Now it is so easy, and it is so often done, that Moses’ farewell speech gets lifted wholesale and dropped onto the Christian faith. This is especially true among us Christians in these United States. The point is made so often, by preachers and pundits: “See the good land we have!” “O beautiful for spacious skies For amber waves of grain; For purple mountain majesties Above the fruited plain!”
It is a good land…a very good land. But these preacher/pundits sound exactly like Moses. “If you want to keep this good land, then remember the Lord your God. Keep His Law. Or you will lose everything!” Problem is, they miss the point entirely!
For us as Christians the first thing is not the Law of God. For us, the first thing is Jesus. And as good as this land is, it is not the new Israel. This is not the Kingdom of God. And that makes for a very different story than the Moses story!
To be sure, the Lord God still disciplines us Christians like Israel, like a father disciplines a son, for we are God’s sons and daughters by baptism into Christ. So He still causes us to hunger, literally and spiritually, feeding us in ways we would never guess. He still sifts out our hearts to see what is in them. But this is NOT…this is NOT to bring us back again and again to His Law. “Obey or die!” We are not shaped by the Law. We are in Christ!
We Christians are a people shaped in the crucified and risen Christ. We are baptized into Christ’s death, and raised with Him to a new life. We are bodied and blooded together with Him in the Holy Supper. In Him we bear the image of the Man of heaven. But it’s not a Law thing–obey or die. It’s a Jesus thing–die each day in Christ by contrition and repentance that in Him, in His grace, in His forgiveness, we may rise to live each day anew.

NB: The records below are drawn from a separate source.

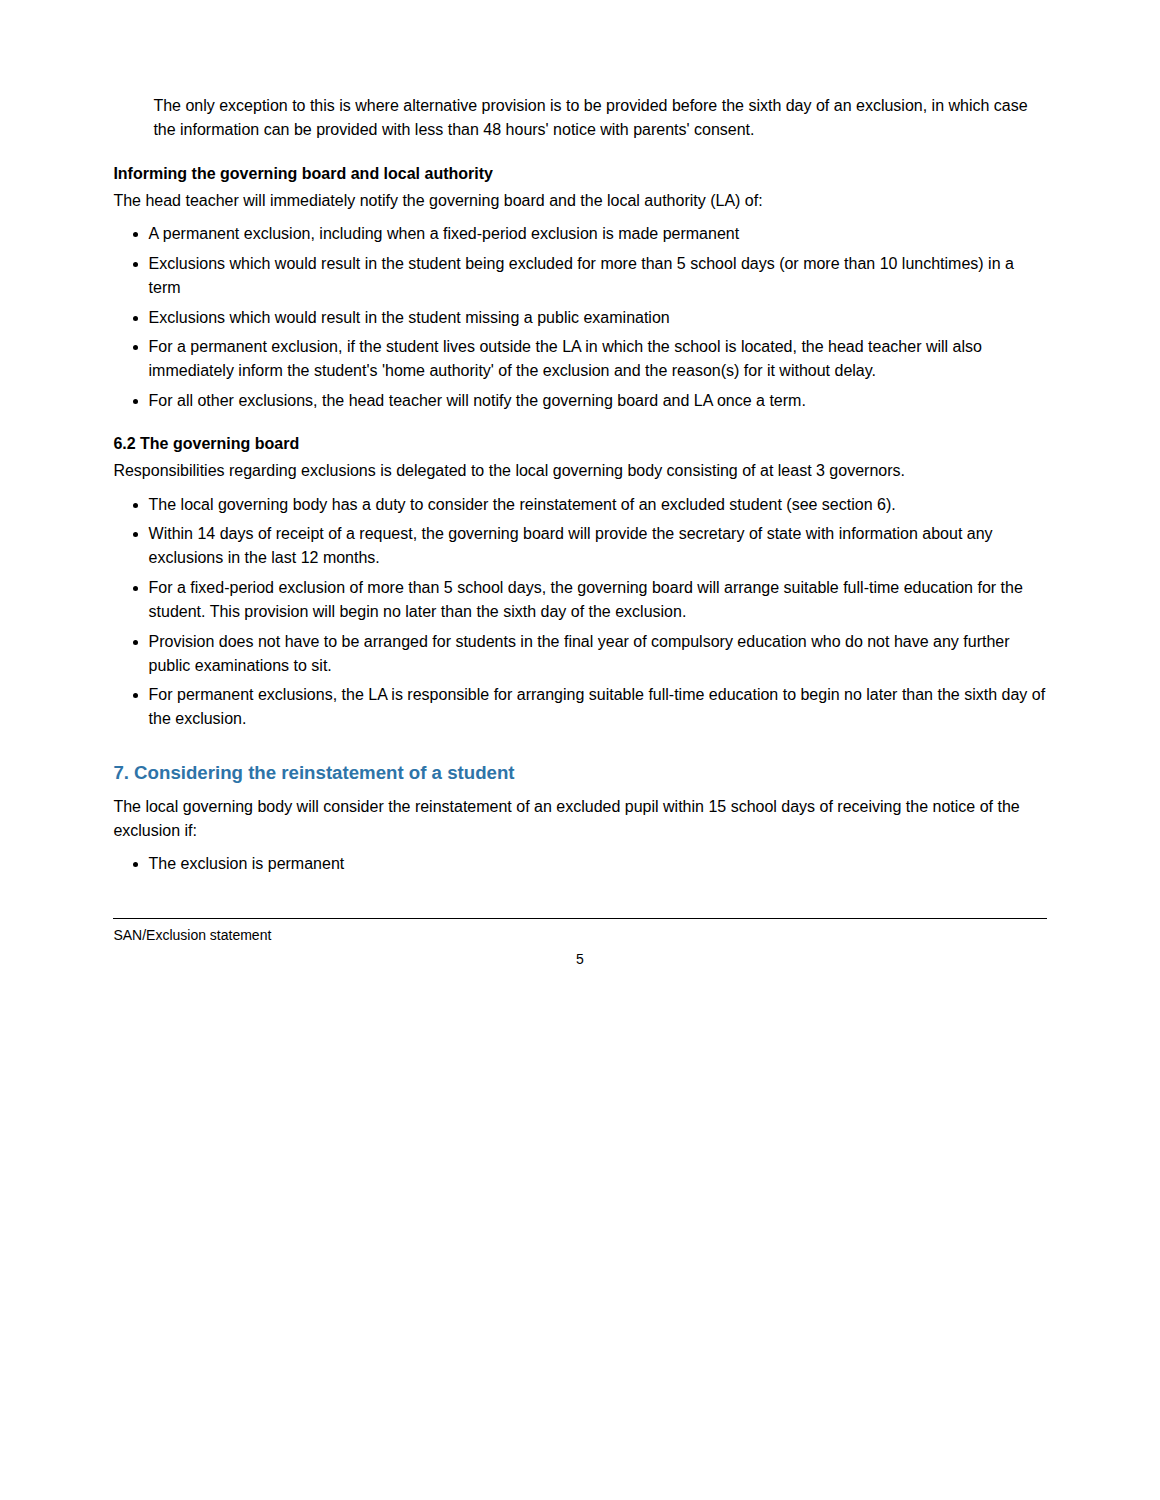The only exception to this is where alternative provision is to be provided before the sixth day of an exclusion, in which case the information can be provided with less than 48 hours' notice with parents' consent.
Informing the governing board and local authority
The head teacher will immediately notify the governing board and the local authority (LA) of:
A permanent exclusion, including when a fixed-period exclusion is made permanent
Exclusions which would result in the student being excluded for more than 5 school days (or more than 10 lunchtimes) in a term
Exclusions which would result in the student missing a public examination
For a permanent exclusion, if the student lives outside the LA in which the school is located, the head teacher will also immediately inform the student's 'home authority' of the exclusion and the reason(s) for it without delay.
For all other exclusions, the head teacher will notify the governing board and LA once a term.
6.2 The governing board
Responsibilities regarding exclusions is delegated to the local governing body consisting of at least 3 governors.
The local governing body has a duty to consider the reinstatement of an excluded student (see section 6).
Within 14 days of receipt of a request, the governing board will provide the secretary of state with information about any exclusions in the last 12 months.
For a fixed-period exclusion of more than 5 school days, the governing board will arrange suitable full-time education for the student. This provision will begin no later than the sixth day of the exclusion.
Provision does not have to be arranged for students in the final year of compulsory education who do not have any further public examinations to sit.
For permanent exclusions, the LA is responsible for arranging suitable full-time education to begin no later than the sixth day of the exclusion.
7. Considering the reinstatement of a student
The local governing body will consider the reinstatement of an excluded pupil within 15 school days of receiving the notice of the exclusion if:
The exclusion is permanent
SAN/Exclusion statement
5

To listen to some Christians speak about the life of faith, they babble about progress and growth, becoming more saintly and on and on. Trouble is, that sort of talk begins to sound like a great balloon, rising by virtue of it’s own hot air!
Isn’t it rather obvious that the older you grow, the harder this whole thing gets? It takes a lot of grace to battle with age and death. You get more crotchety, self-protective. It gets harder not to become cynical or angry about being cheated by life.
That’s why we read Moses, not to act like Israel–obey or die–a life shaped by the Law of God. No! We read Moses to remember again the better things God has given us in Christ. As the Hebrews writer says, “Since we are surrounded by so great a cloud of witnesses [as here in Deuteronomy], …let us run with endurance the race that is set before us…looking to Jesus…” Not to the Law. To Jesus. He is the Founder and Perfecter of our faith.
And every day, exploring our sinner/saint life, every day of our motion through life, every day…we come back to the beginning, to square one, to Jesus Christ. Lest we forget. For in Him and Him alone, God is leading us to a far better Promised Land.